Numbers are the only universal language.
– Nathaniel West
Numbers are the language of business. We use them to tell us the real story of how our business is doing—growth, profitability, trends, highlights and challenges.
But getting access to the key numbers at the right time, that’s another matter. Accessing the data and creating financial reports has always been challenging, requiring a major investment of time and resources—whether your enterprise is small or large.
IT managers often require more than two days to prepare financial data for reporting. On the line-of-business side, many end users have a need for faster access to information, significantly impacting their organization.
With data volumes exploding and multiple systems of record that need to be consolidated, it is no surprise that financial reporting has become more complex. The question is what to do about it.
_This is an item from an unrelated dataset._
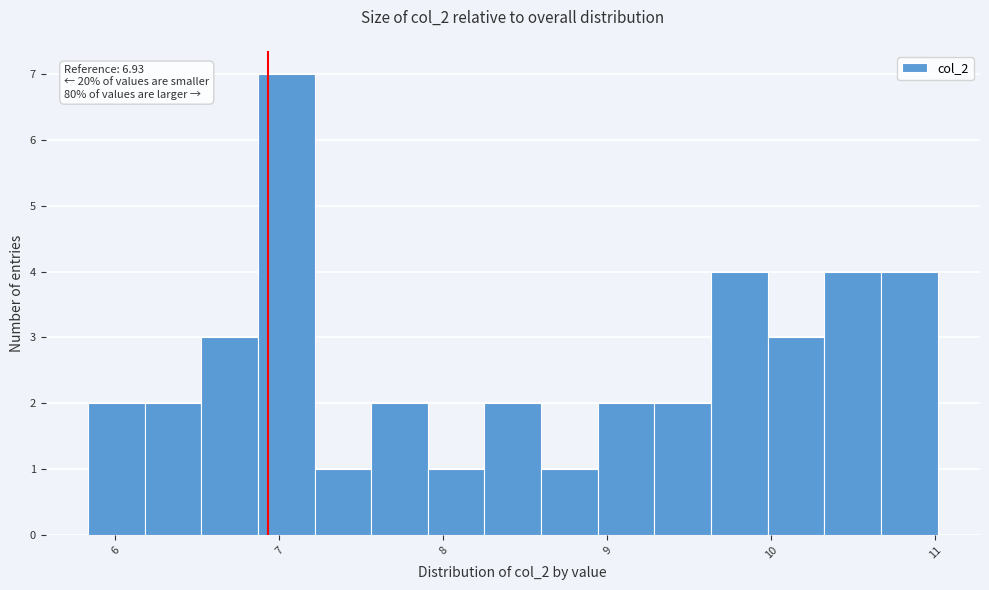

Read against the x-axis, roughly where is the centre of the tallest bar?

7.0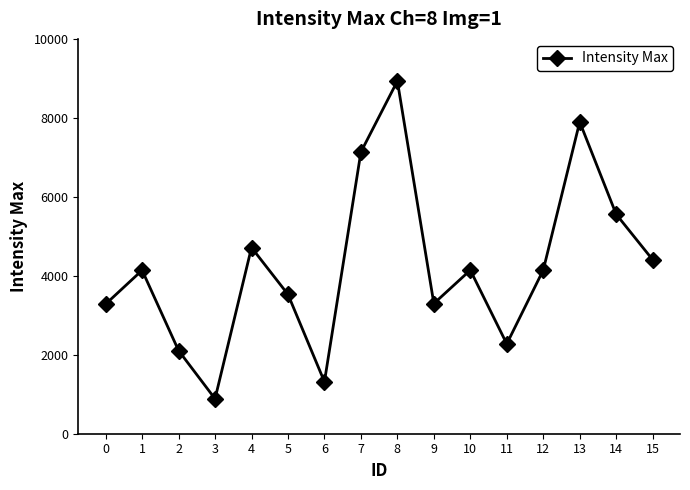

The value at 1 is 4140. True or false?

True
At Red Hat, we’re committed to helping our customers make their IT systems easier to manage and more responsive to their needs. In this case, our collaboration with SAP is a key to the solution. By combining the agility and performance of Red Hat Enterprise Linux with the speed and processing power of SAP HANA, companies can access enterprise-wide financial data in real-time.
While there are many ways that real-time information can improve financial reporting, below are three important ways companies are able to do so.
Business forecasting allows companies to look at the impact of various scenarios based on different assumptions, so it’s important to have the ability to run multiple forecasts in a day. These forecasts can drive proactive business decisions or help to prepare for different outcomes based on things the company doesn’t control. Today’s large data volumes running on legacy systems can make this difficult since extracting data and running the forecasts can each take hours.
SAP HANA running on Red Hat Enterprise Linux for SAP HANA can put organizations back on the fast track. By reducing data load times and processing reports in-memory and reducing forecast times, this solution can allow for the multiple forecasts companies need to manage their business.
Accelerate Cost-based Profitability Analysis (CO-PA)
Cost-based profitability analysis, or CO-PA, is an important part of managing many businesses on a daily basis. This type of financial reporting enables companies to group costs and revenues according to value fields and costing-based valuation approaches. Large enterprises can encounter difficulties since data needs to be pulled from many sources and can involve numerous cost centers. As result, daily reports can be incomplete or too late to be of use, leaving finance teams looking for work-around solutions.
The in-memory capabilities of SAP HANA running high-volume transaction reports like CO-PA provides the tools to help leaders and managers more quickly address problems and seize opportunities. Some companies that couldn’t get CO-PA reports to complete at all on their legacy systems can now have these reports almost immediately.
Achieve Faster Month-End Close
A financial reporting headache for many companies—both large and small—is closing the books at the end of the month. This can be an intensive undertaking for larger enterprises with numerous rows of data and a large number of people involved in the process. This can cause delays in a company’s month-end close and even, potentially, lead to questions about actual versus perceived performance.
For many large global companies, month-end close can take a week or more. SAP HANA running on Red Hat Enterprise Linux for SAP HANA, with its ability to analyze large amounts of data in-memory, can reduce data extraction, processing, and loading times. As a result, month-end close timeframes can be greatly reduced.